The environmental justice council, appointed by the governor, would include seven members picked from “community-based organizations.”

Two members would be “environmental justice experts” and one would be picked “based on applied and demonstrated work and focus on environmental justice.”

Rounding out the panel would be a representative of Indian tribes and the environmental justice advocate, who would head up the Office of Environmental Justice Advocate.

The office would monitor whether agencies are complying with the council’s guidelines. The guidelines would not apply to tribal lands, though tribes would have a voting member on the council.

The council would have three state agency representatives, but they would not have votes.

The bill enjoys support from environmental groups, climate activists and representatives of minority groups.
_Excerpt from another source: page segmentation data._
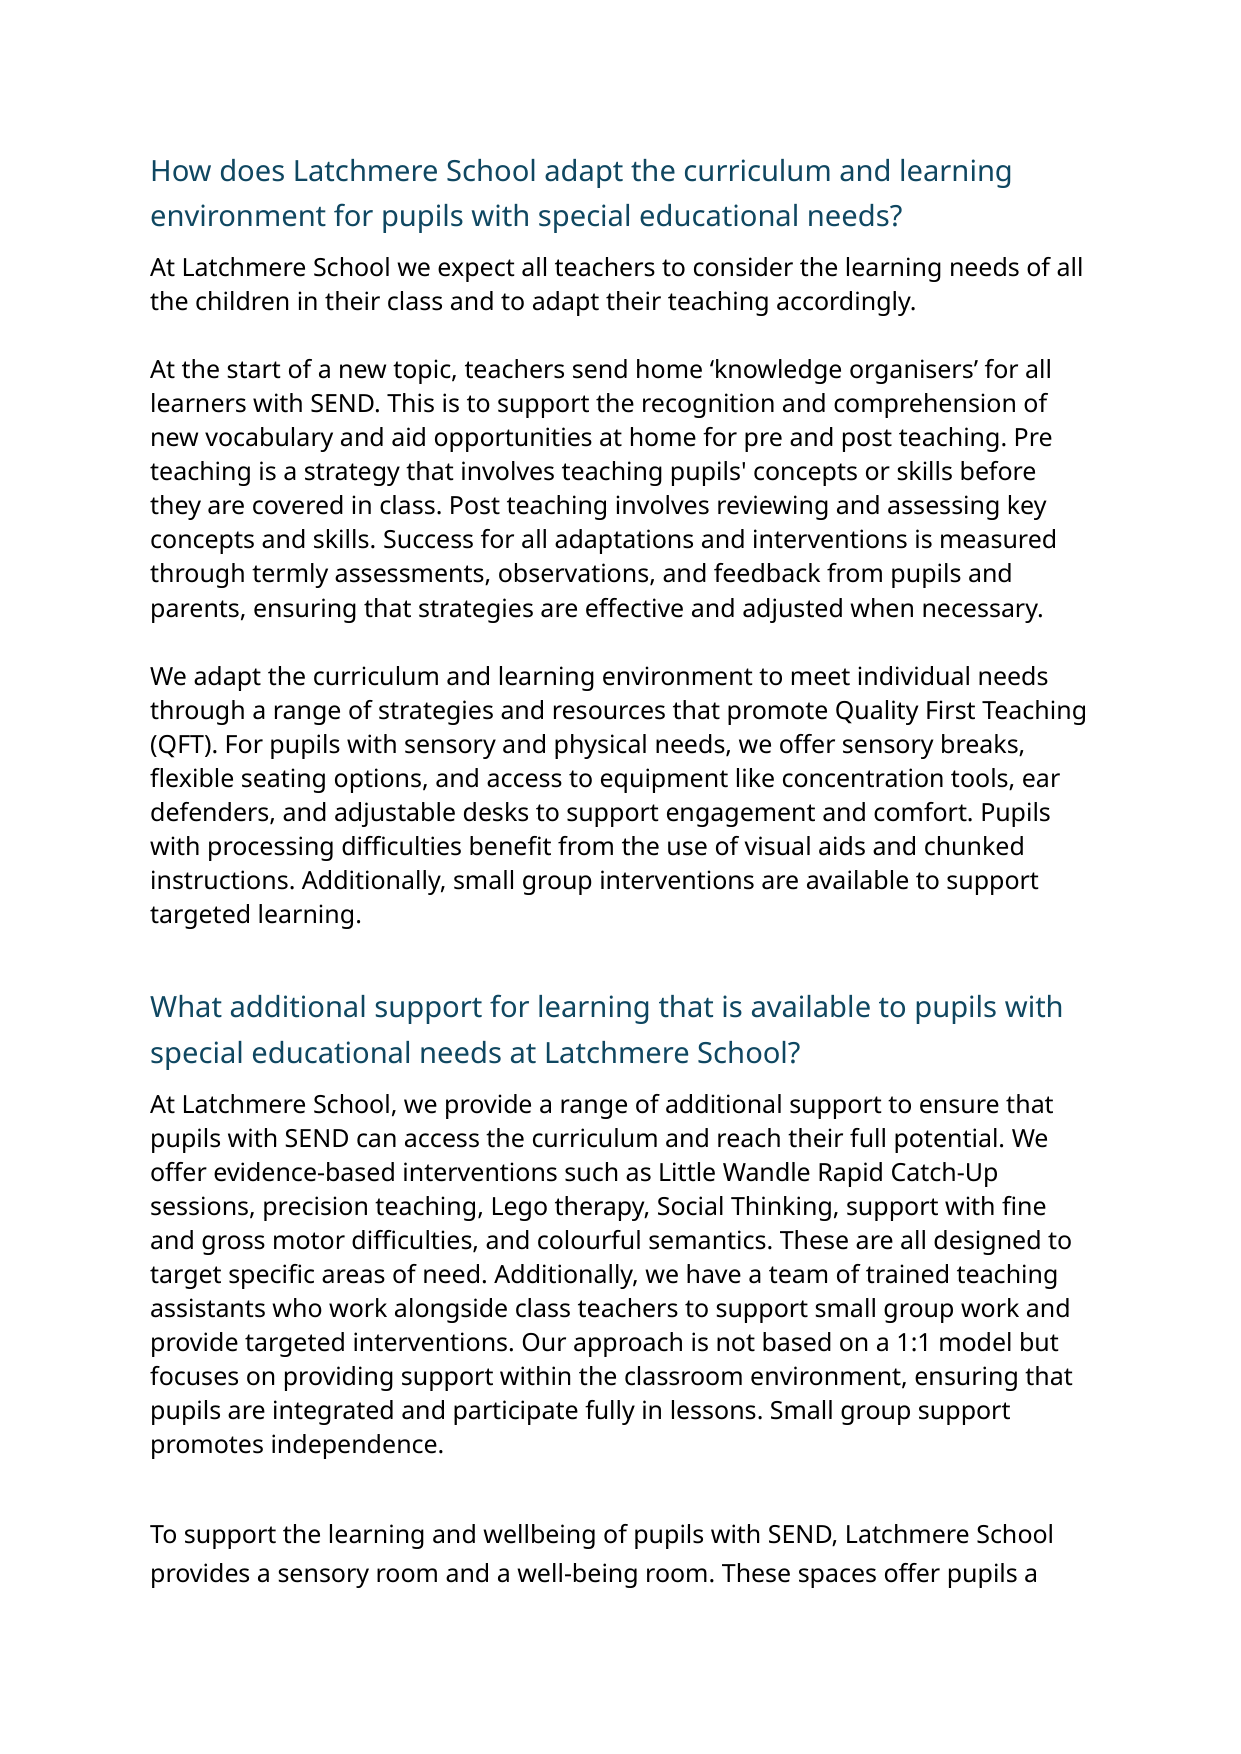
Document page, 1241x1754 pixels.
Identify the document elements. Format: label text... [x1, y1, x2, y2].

text At the start of a new topic, teachers send home ‘knowledge organisers’ for all learners with SEND. This is to support the recognition and comprehension of new vocabulary and aid opportunities at home for pre and post teaching. Pre teaching is a strategy that involves teaching pupils' concepts or skills before they are covered in class. Post teaching involves reviewing and assessing key concepts and skills. Success for all adaptations and interventions is measured through termly assessments, observations, and feedback from pupils and parents, ensuring that strategies are effective and adjusted when necessary. [150, 352, 1090, 624]
subtitle How does Latchmere School adapt the curriculum and learning environment for pupils with special educational needs? [150, 150, 1090, 235]
text At Latchmere School we expect all teachers to consider the learning needs of all the children in their class and to adapt their teaching accordingly. [150, 249, 1090, 318]
subtitle What additional support for learning that is available to pupils with special educational needs at Latchmere School? [150, 987, 1090, 1072]
text At Latchmere School, we provide a range of additional support to ensure that pupils with SEND can access the curriculum and reach their full potential. We offer evidence-based interventions such as Little Wandle Rapid Catch-Up sessions, precision teaching, Lego therapy, Social Thinking, support with fine and gross motor difficulties, and colourful semantics. These are all designed to target specific areas of need. Additionally, we have a team of trained teaching assistants who work alongside class teachers to support small group work and provide targeted interventions. Our approach is not based on a 1:1 model but focuses on providing support within the classroom environment, ensuring that pupils are integrated and participate fully in lessons. Small group support promotes independence. [150, 1086, 1090, 1461]
text We adapt the curriculum and learning environment to meet individual needs through a range of strategies and resources that promote Quality First Teaching (QFT). For pupils with sensory and physical needs, we offer sensory breaks, flexible seating options, and access to equipment like concentration tools, ear defenders, and adjustable desks to support engagement and comfort. Pupils with processing difficulties benefit from the use of visual aids and chunked instructions. Additionally, small group interventions are available to support targeted learning. [150, 658, 1090, 931]
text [150, 1517, 1090, 1590]
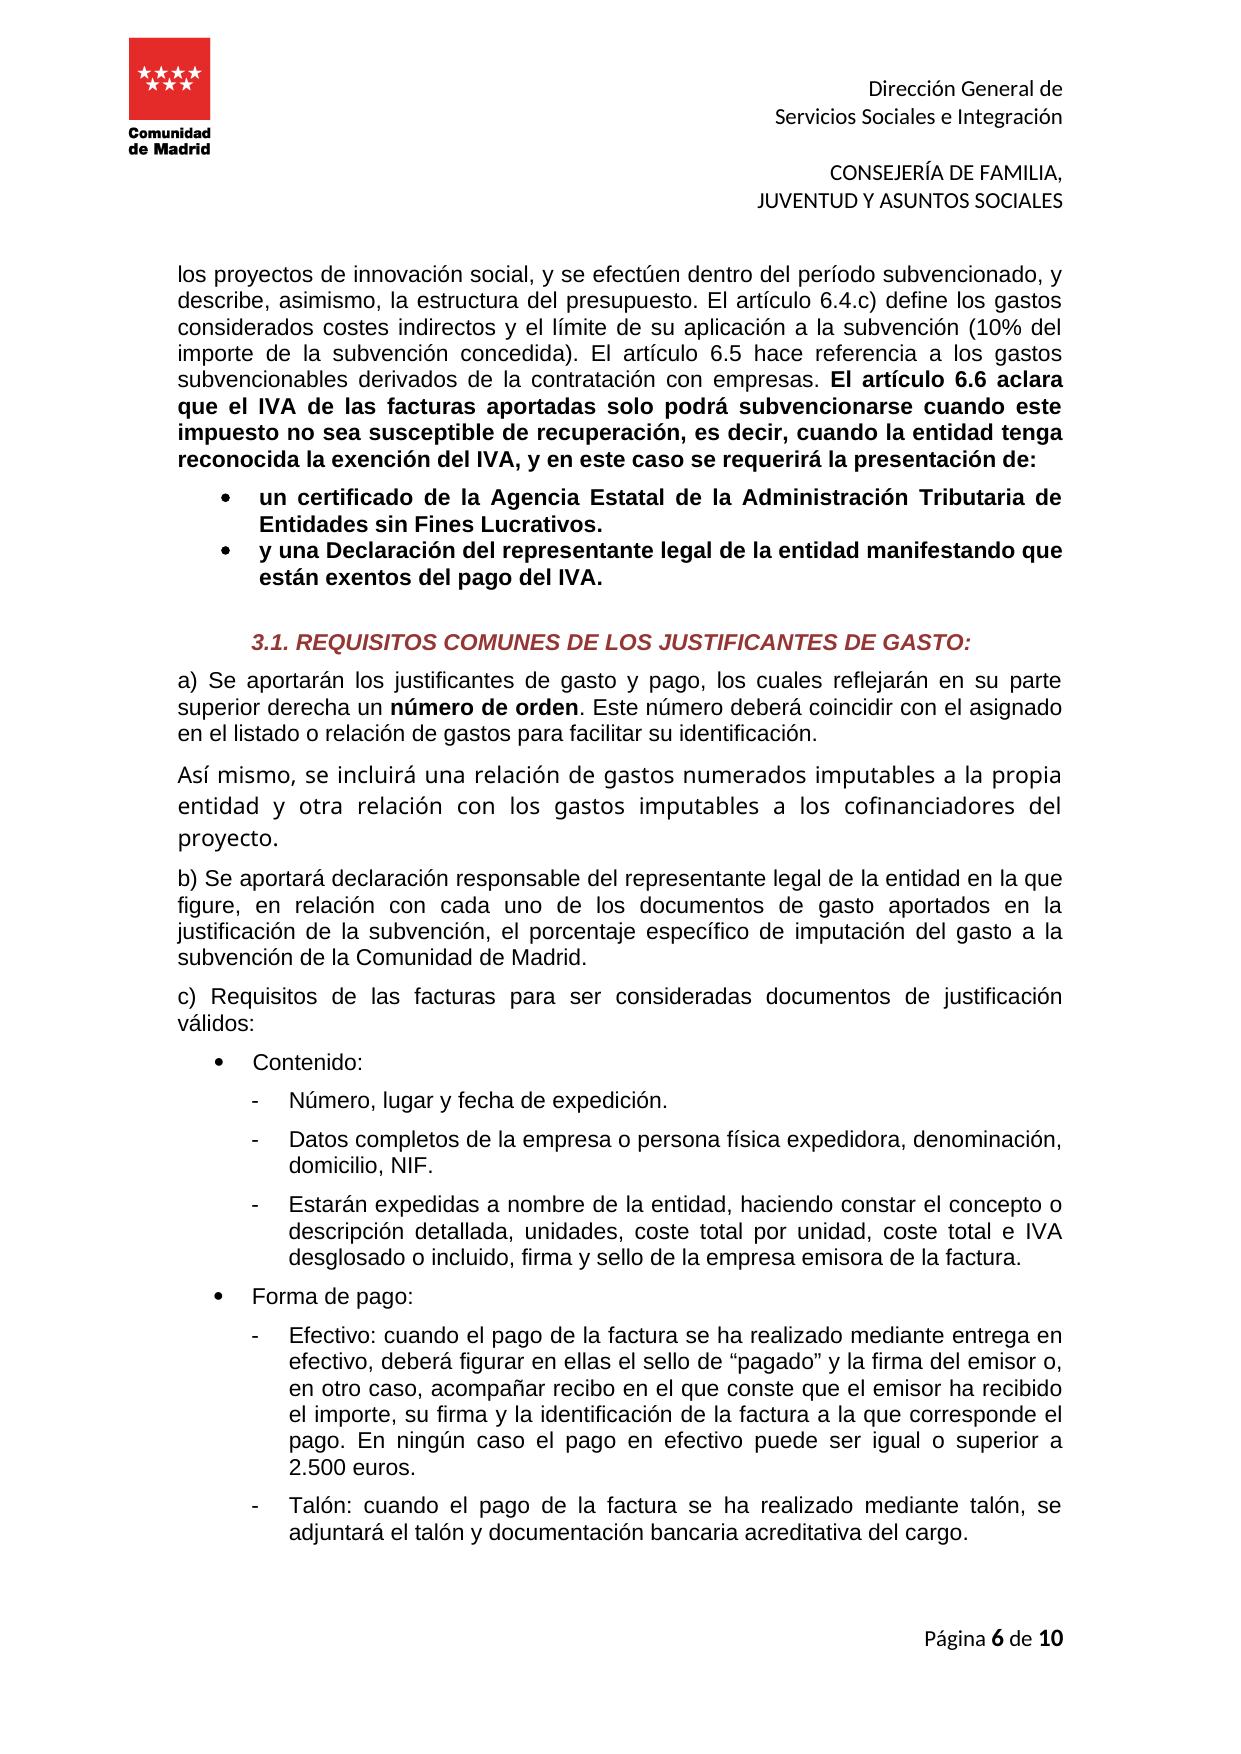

The bill’s stated intent is to implement the recommendations of the environmental justice task force created by the Legislature in 2019. Saldana said her bill was the result of two years of work, much of it done by the task force.

According to the task force’s report, “racism is ingrained in our history and deeply embedded in our institutions today, leading to the inequities we see across all sectors.”

The task force asserted that the “historic origins of American policing are traced to slavery” and adopted studying “opportunities for reparations” for “historical harms” as one of its “model” policies.

Farm Bureau CEO John Stuhlmiller said Monday he agreed to be on the task force, hoping to talk about problems such as access to health care in rural areas.

He said he went to one meeting, but opted out after that.

“The whole process was about a deconstruction of our society and rebuilding it in a new system,” he said. “To say, ‘everything that has gone on before is a failure,’ is not a premise we agree with.”

Stuhlmiller called the environmental justice legislation a “political science experiment, basically.”

“I’ve never seen anything quite like this,” he said.

At a minimum, the departments of agriculture, natural resources, transportation, commerce, ecology health and the Puget Sound Partnership would answer to the Environmental Justice Council.

Other state agencies, however, could opt in and place themselves under the council.

Washington Friends of Farms and Forests executive director Heather Hansen said the environmental justice advocate would have more power than the governor.

“This single unelected person could stop any agency action,” she said.

The advocate appointed by the governor would not be subject to confirmation by the Senate.